■ Short task
Convert the data below into a Markdown table with two columns, No. and Entry, putting each non-blank line in its own numbered row. Leave the pictures out.

+++

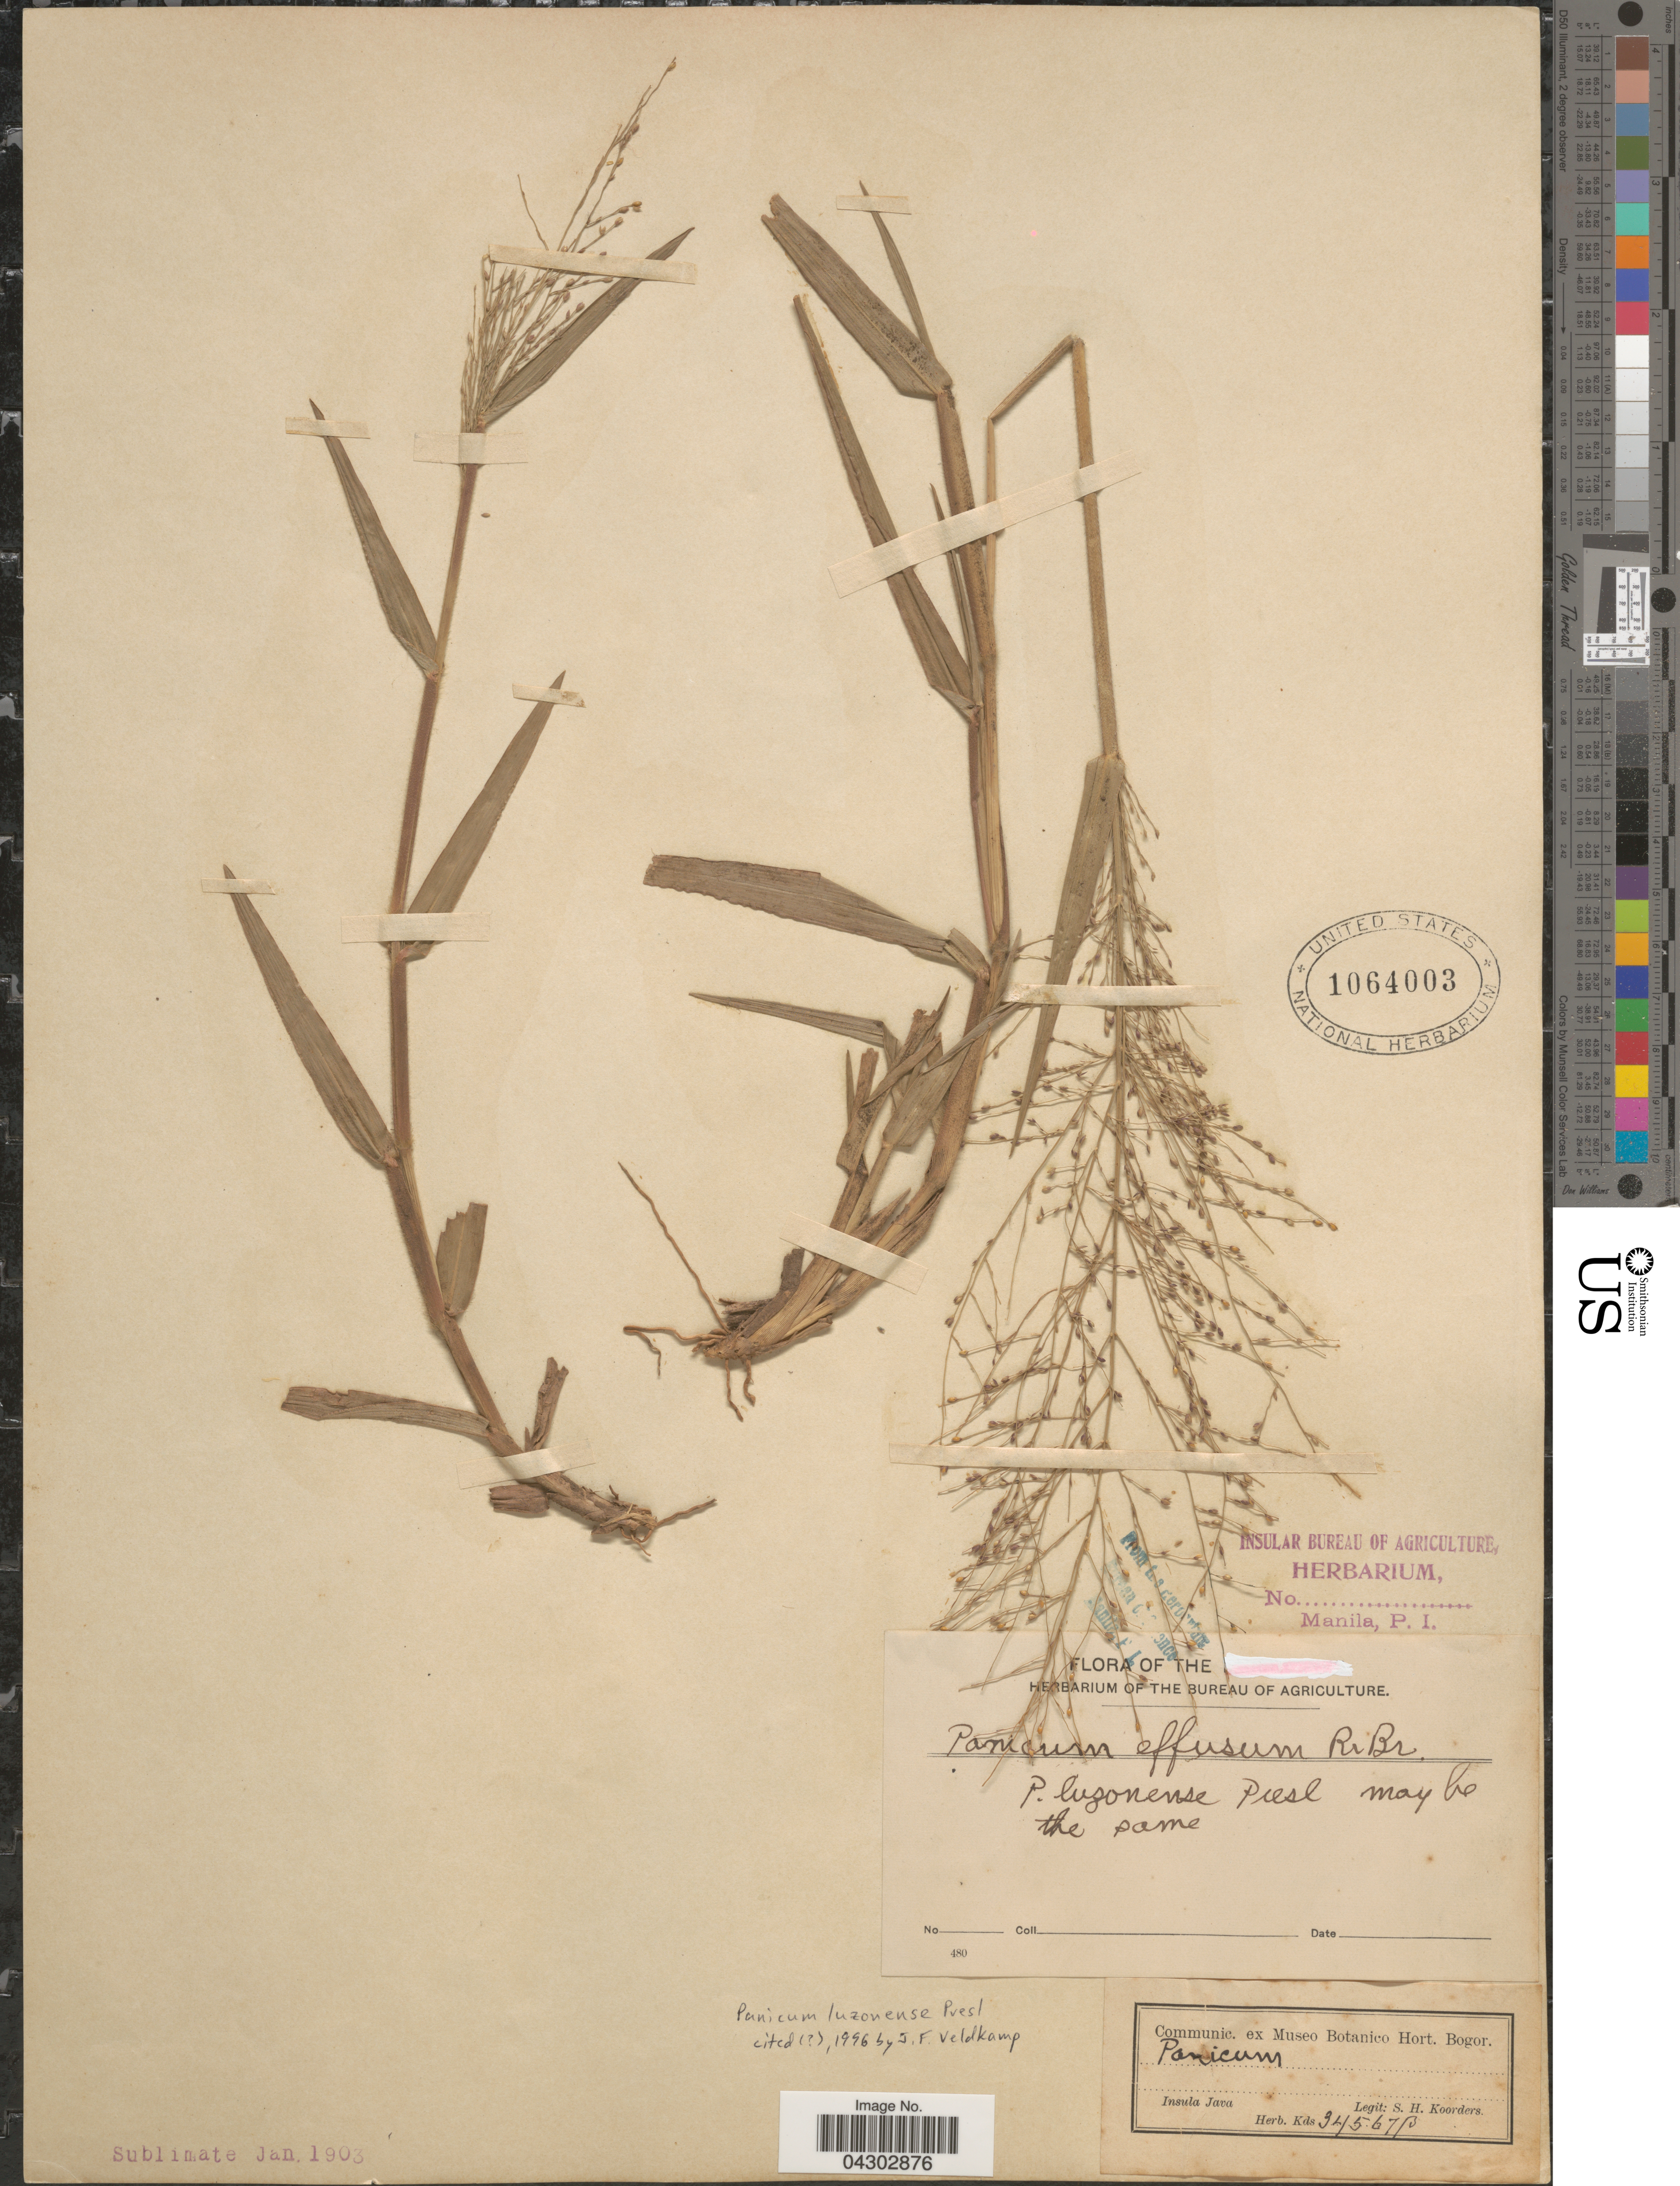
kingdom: Plantae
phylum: Tracheophyta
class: Liliopsida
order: Poales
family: Poaceae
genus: Panicum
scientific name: Panicum luzonense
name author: J. Presl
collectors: S. H. Koorders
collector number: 34567B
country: Indonesia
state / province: Java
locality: Insula Java.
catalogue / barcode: US 1064003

+++

■ Correct response
| No. | Entry |
|---|---|
| 1 | kingdom: Plantae |
| 2 | phylum: Tracheophyta |
| 3 | class: Liliopsida |
| 4 | order: Poales |
| 5 | family: Poaceae |
| 6 | genus: Panicum |
| 7 | scientific name: Panicum luzonense |
| 8 | name author: J. Presl |
| 9 | collectors: S. H. Koorders |
| 10 | collector number: 34567B |
| 11 | country: Indonesia |
| 12 | state / province: Java |
| 13 | locality: Insula Java. |
| 14 | catalogue / barcode: US 1064003 |